**Text block**
>>

Multimodal IC50 prediction

PyTorch models fusing cell painting microscopy with SMILES chemical representations across compound libraries totaling 39K compounds.

AstraZeneca · Drug Discovery ML

Problem

Predicting compound activity (IC50) from chemical structure alone leaves information on the table. Cell painting — high-content imaging that captures cellular morphological response to compound treatment — provides a rich phenotypic signature that complements structure-based representations. Models that fuse the two should outperform either modality alone, but practical multimodal training brings its own challenges: heterogeneous data volumes, alignment between image and chemical representations, and joint embedding regularization.

Approach

PyTorch-based multimodal architecture combining:

• Cell painting microscopy branch — convolutional encoder over the multi-channel imaging stack, learning a phenotypic embedding of compound treatment effect.
• Chemical structure branch — SMILES tokenizer feeding a sequence model to produce a structural embedding.
• Joint head — fusion of the two embeddings into IC50 regression with uncertainty estimation, trained across compound libraries totaling 39K compounds.

Result

Deployed as part of internal compound activity prediction workflows. Multimodal fusion outperforms either single modality and provides interpretable embeddings that surface structure-phenotype correspondences useful for downstream target reasoning.

Stack

PyTorch, MONAI for image preprocessing, RDKit for SMILES handling, scikit-learn for evaluation tooling.

<<

[Saved entries]
>>

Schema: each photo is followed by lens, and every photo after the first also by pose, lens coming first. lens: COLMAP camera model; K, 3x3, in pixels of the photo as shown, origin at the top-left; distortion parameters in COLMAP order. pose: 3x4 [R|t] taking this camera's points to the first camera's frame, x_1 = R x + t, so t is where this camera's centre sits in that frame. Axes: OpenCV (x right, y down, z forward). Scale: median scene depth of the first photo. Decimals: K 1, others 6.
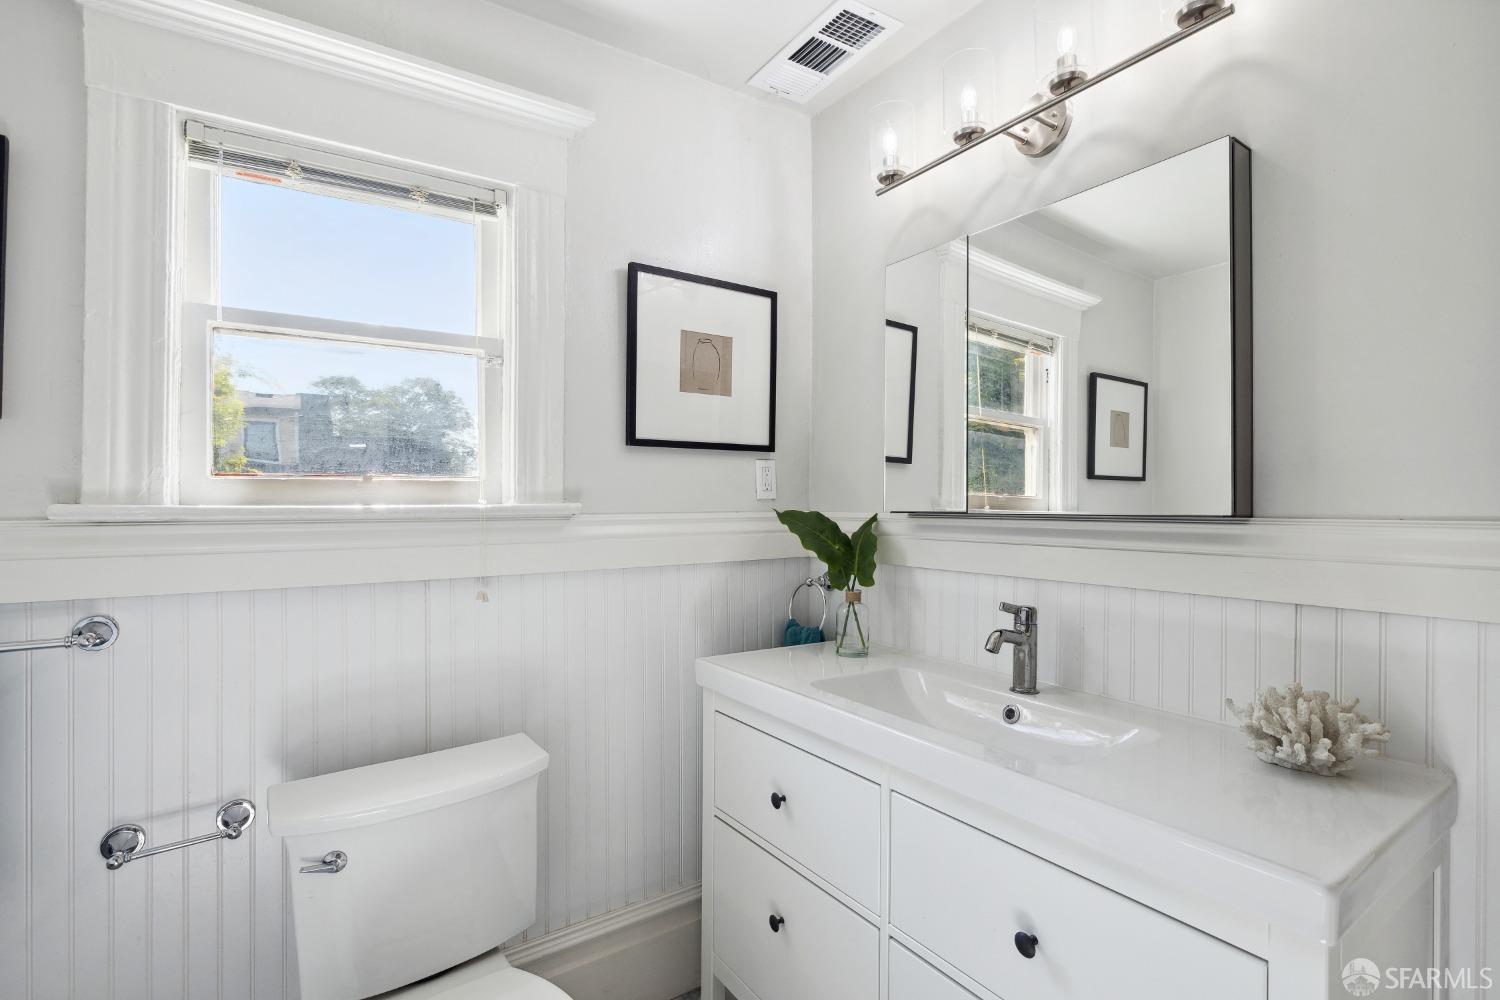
lens RADIAL K [[694.1, 0, 739.6], [0, 694.1, 495.0], [0, 0, 1]] dist [-0.005732, -0.000592]
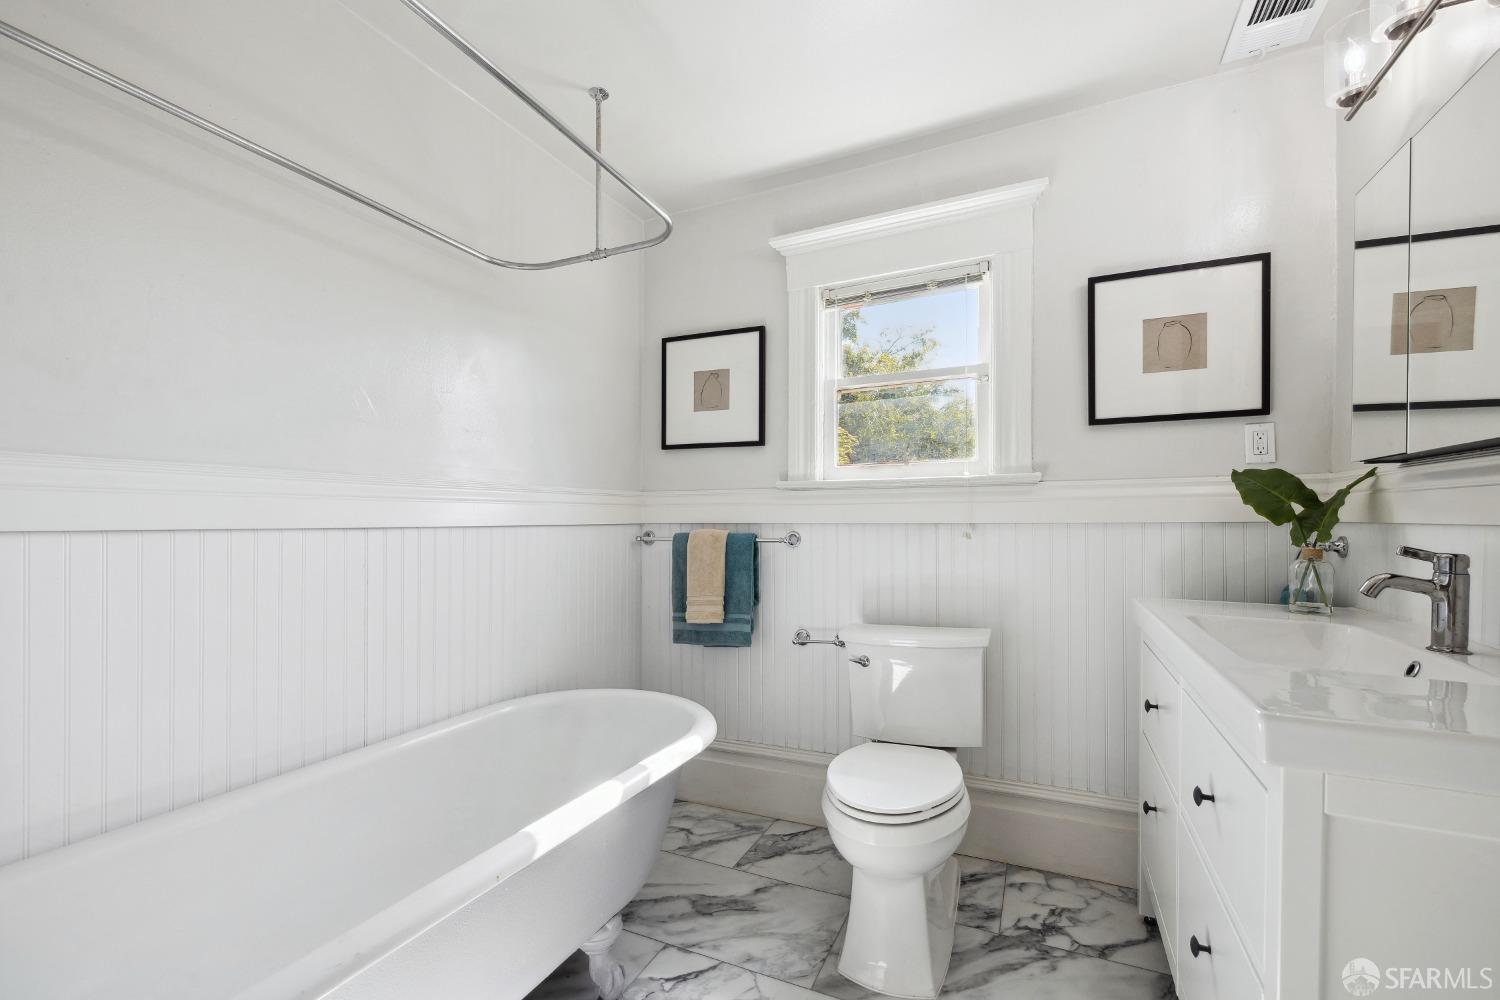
lens RADIAL K [[644.3, 0, 763.2], [0, 644.3, 511.9], [0, 0, 1]] dist [0.001216, -0.000534]
pose [[0.535972, -0.010428, -0.844171, 0.568583], [0.017541, 0.999845, -0.001215, 0.085235], [0.844053, -0.014156, 0.536072, -0.137825]]
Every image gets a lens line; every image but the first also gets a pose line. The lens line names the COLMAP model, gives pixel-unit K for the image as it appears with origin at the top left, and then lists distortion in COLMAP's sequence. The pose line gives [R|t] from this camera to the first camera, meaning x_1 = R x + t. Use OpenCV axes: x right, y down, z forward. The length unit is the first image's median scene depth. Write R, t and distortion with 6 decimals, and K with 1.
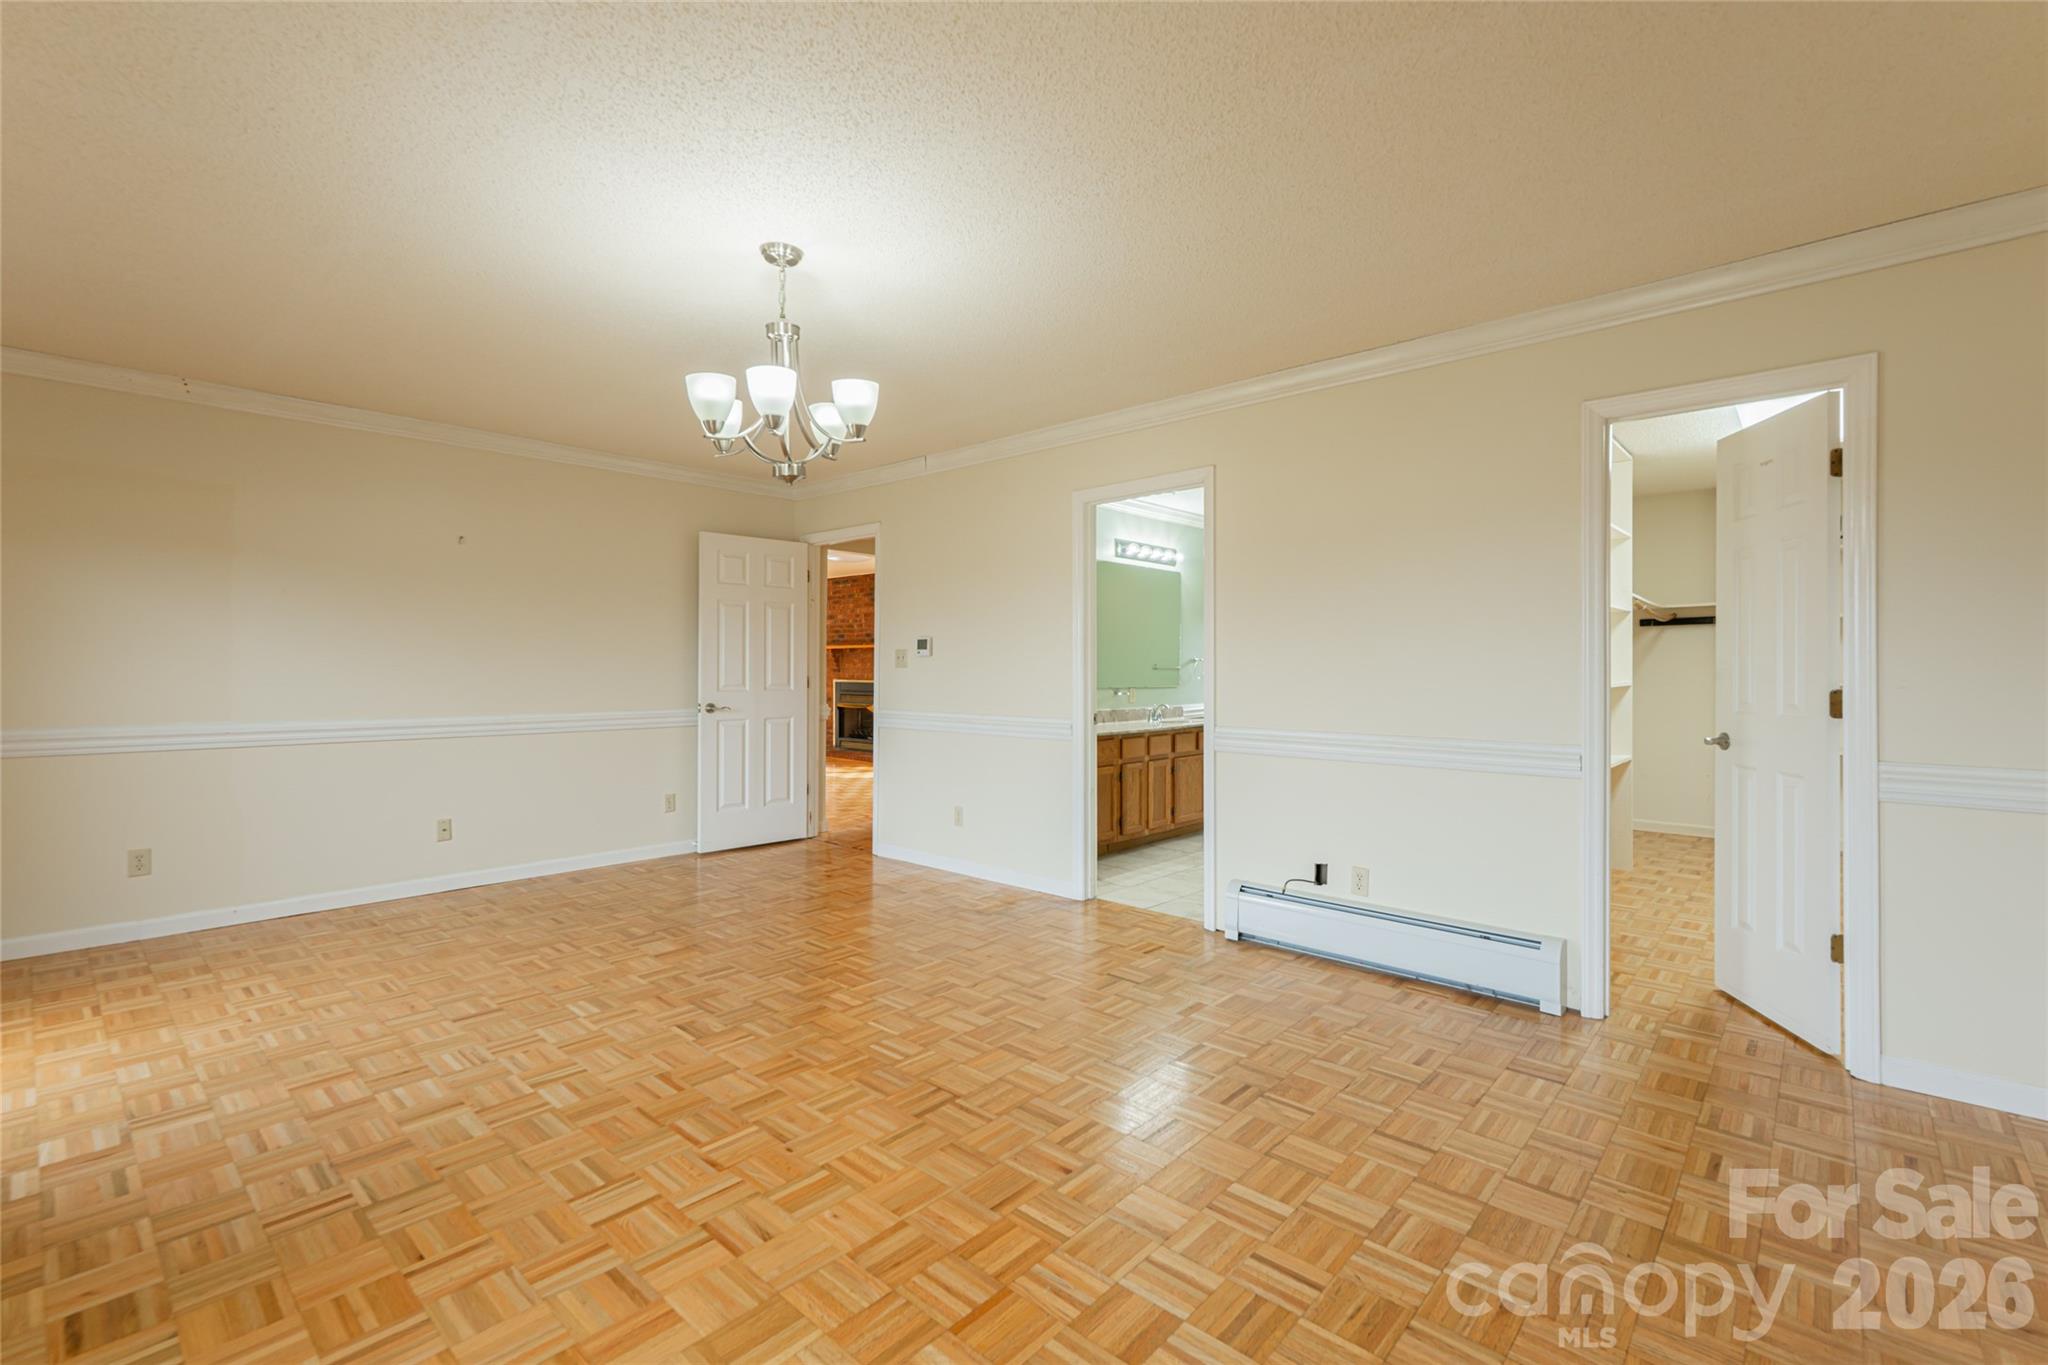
lens RADIAL K [[889.5, 0, 1025.2], [0, 889.5, 672.0], [0, 0, 1]] dist [0.000085, 0.000000]
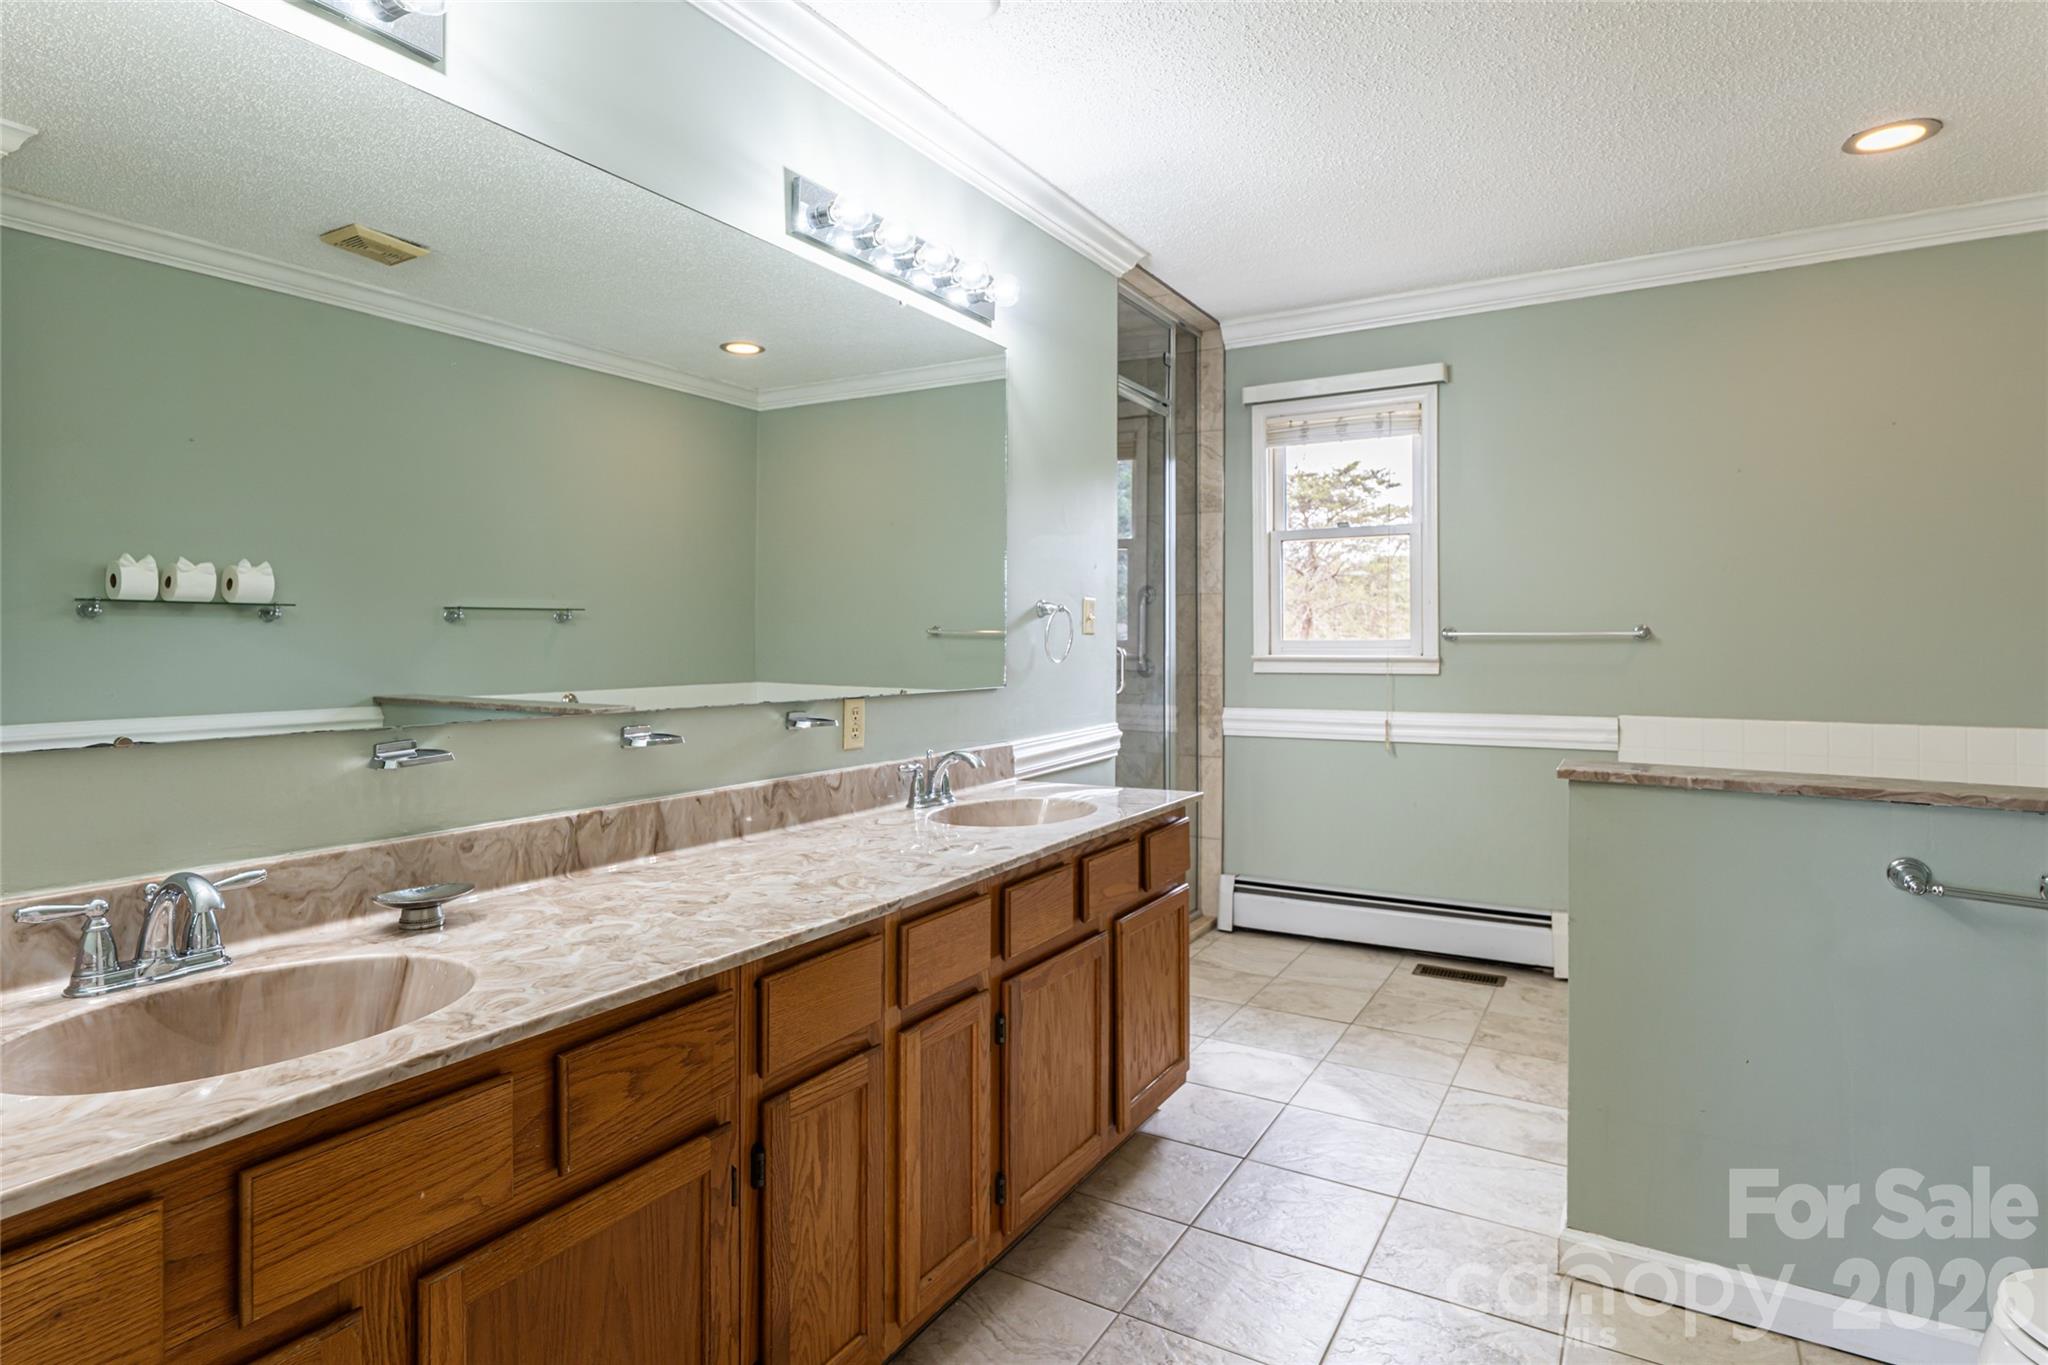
lens RADIAL K [[1094.5, 0, 1020.1], [0, 1094.5, 671.0], [0, 0, 1]] dist [0.008370, 0.001813]
pose [[0.976414, -0.009582, 0.215694, 0.104833], [0.003794, 0.999622, 0.027233, -0.001450], [-0.215874, -0.025772, 0.976081, 0.691570]]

<<

**Task statement**
Can you copy the stretch of the IC50 prediction write-up from "Predicting compound activity" through "joint embedding regularization." word for word?

**Exercise answer**
Predicting compound activity (IC50) from chemical structure alone leaves information on the table. Cell painting — high-content imaging that captures cellular morphological response to compound treatment — provides a rich phenotypic signature that complements structure-based representations. Models that fuse the two should outperform either modality alone, but practical multimodal training brings its own challenges: heterogeneous data volumes, alignment between image and chemical representations, and joint embedding regularization.